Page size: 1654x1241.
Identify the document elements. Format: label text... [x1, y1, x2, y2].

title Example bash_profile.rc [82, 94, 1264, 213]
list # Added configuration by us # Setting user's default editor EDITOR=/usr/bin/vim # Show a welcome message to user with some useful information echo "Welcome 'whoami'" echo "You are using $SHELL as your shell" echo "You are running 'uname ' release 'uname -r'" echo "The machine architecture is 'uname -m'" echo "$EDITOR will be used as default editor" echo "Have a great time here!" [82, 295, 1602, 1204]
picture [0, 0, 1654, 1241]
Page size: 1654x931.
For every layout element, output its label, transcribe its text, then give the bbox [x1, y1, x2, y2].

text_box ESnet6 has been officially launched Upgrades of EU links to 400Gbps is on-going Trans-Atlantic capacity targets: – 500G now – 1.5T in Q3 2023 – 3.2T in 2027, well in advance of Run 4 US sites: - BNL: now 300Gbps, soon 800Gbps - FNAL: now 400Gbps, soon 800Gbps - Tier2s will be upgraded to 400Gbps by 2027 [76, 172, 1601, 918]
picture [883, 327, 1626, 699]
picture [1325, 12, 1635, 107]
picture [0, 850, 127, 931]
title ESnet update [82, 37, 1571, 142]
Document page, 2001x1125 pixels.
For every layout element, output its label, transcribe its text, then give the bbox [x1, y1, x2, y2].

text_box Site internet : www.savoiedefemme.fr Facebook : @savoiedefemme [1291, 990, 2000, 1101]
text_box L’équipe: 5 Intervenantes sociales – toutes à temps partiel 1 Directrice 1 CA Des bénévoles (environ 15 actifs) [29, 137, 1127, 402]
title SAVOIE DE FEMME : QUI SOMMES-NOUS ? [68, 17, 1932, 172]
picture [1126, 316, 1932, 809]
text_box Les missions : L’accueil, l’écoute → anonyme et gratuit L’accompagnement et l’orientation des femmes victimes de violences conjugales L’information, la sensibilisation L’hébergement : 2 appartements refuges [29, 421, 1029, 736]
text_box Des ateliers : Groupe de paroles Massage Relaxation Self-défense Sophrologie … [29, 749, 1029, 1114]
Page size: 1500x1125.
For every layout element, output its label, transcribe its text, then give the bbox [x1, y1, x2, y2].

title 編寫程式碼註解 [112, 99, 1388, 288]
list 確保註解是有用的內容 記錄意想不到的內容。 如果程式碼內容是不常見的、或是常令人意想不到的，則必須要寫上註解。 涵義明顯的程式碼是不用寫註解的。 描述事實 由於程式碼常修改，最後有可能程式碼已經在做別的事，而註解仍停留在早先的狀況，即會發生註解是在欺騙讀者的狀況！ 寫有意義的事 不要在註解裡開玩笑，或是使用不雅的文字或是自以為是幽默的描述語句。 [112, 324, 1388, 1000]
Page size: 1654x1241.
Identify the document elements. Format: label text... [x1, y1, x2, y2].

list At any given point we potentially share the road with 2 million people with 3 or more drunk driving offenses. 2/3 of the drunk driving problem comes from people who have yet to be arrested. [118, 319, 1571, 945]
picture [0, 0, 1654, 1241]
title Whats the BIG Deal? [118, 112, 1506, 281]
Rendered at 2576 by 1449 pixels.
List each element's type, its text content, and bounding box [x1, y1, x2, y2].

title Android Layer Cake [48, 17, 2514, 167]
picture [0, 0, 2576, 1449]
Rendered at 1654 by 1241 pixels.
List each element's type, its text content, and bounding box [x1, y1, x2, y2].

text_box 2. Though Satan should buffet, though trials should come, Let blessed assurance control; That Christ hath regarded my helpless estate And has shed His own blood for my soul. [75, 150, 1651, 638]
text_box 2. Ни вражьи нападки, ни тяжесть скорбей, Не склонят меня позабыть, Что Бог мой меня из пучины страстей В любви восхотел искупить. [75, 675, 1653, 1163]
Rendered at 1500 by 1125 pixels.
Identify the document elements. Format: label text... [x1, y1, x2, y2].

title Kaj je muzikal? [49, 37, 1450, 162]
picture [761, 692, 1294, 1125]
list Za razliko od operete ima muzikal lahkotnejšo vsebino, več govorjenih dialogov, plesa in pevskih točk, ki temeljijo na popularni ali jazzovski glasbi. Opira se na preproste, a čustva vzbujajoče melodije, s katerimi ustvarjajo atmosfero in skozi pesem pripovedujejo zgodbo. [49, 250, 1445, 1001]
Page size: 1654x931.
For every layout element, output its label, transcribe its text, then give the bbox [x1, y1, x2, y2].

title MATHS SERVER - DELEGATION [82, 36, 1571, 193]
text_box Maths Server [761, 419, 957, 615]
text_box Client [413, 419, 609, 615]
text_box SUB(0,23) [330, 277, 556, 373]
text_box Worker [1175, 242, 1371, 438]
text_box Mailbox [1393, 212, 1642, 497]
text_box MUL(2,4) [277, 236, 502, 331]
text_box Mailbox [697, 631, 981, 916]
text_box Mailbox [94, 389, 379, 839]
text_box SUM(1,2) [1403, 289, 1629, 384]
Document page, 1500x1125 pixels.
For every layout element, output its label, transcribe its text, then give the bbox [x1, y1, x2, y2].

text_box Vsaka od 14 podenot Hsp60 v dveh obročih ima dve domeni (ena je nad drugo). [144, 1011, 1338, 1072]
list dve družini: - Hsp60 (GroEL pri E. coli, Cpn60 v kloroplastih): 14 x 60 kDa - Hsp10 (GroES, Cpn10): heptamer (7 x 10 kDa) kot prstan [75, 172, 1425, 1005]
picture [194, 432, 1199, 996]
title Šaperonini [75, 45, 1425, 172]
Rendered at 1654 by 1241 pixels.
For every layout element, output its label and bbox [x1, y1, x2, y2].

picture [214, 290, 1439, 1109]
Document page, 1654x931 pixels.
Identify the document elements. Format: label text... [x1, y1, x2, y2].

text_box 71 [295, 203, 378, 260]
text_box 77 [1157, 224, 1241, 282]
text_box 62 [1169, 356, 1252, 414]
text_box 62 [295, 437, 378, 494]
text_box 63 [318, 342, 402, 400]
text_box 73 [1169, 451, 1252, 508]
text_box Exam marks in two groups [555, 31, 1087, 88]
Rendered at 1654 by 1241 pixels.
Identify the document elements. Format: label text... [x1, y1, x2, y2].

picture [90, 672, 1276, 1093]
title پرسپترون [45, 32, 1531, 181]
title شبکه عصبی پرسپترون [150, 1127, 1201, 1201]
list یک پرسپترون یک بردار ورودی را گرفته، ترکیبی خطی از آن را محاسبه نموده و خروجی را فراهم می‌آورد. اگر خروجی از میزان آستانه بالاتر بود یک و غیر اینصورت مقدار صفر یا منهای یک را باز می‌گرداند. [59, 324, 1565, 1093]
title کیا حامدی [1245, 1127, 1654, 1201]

◆ **REQUIREMENTS**: Please update the data from the first line to the line with "text_box Des ateliers", replacing "transcribe its text" with "copy its text" and changing nothing else. Give back only those lines.

◆ **EXPECTED ANSWER**:
Page size: 1654x1241.
Identify the document elements. Format: label text... [x1, y1, x2, y2].

title Example bash_profile.rc [82, 94, 1264, 213]
list # Added configuration by us # Setting user's default editor EDITOR=/usr/bin/vim # Show a welcome message to user with some useful information echo "Welcome 'whoami'" echo "You are using $SHELL as your shell" echo "You are running 'uname ' release 'uname -r'" echo "The machine architecture is 'uname -m'" echo "$EDITOR will be used as default editor" echo "Have a great time here!" [82, 295, 1602, 1204]
picture [0, 0, 1654, 1241]
Page size: 1654x931.
For every layout element, output its label, copy its text, then give the bbox [x1, y1, x2, y2].

text_box ESnet6 has been officially launched Upgrades of EU links to 400Gbps is on-going Trans-Atlantic capacity targets: – 500G now – 1.5T in Q3 2023 – 3.2T in 2027, well in advance of Run 4 US sites: - BNL: now 300Gbps, soon 800Gbps - FNAL: now 400Gbps, soon 800Gbps - Tier2s will be upgraded to 400Gbps by 2027 [76, 172, 1601, 918]
picture [883, 327, 1626, 699]
picture [1325, 12, 1635, 107]
picture [0, 850, 127, 931]
title ESnet update [82, 37, 1571, 142]
Document page, 2001x1125 pixels.
For every layout element, output its label, copy its text, then give the bbox [x1, y1, x2, y2].

text_box Site internet : www.savoiedefemme.fr Facebook : @savoiedefemme [1291, 990, 2000, 1101]
text_box L’équipe: 5 Intervenantes sociales – toutes à temps partiel 1 Directrice 1 CA Des bénévoles (environ 15 actifs) [29, 137, 1127, 402]
title SAVOIE DE FEMME : QUI SOMMES-NOUS ? [68, 17, 1932, 172]
picture [1126, 316, 1932, 809]
text_box Les missions : L’accueil, l’écoute → anonyme et gratuit L’accompagnement et l’orientation des femmes victimes de violences conjugales L’information, la sensibilisation L’hébergement : 2 appartements refuges [29, 421, 1029, 736]
text_box Des ateliers : Groupe de paroles Massage Relaxation Self-défense Sophrologie … [29, 749, 1029, 1114]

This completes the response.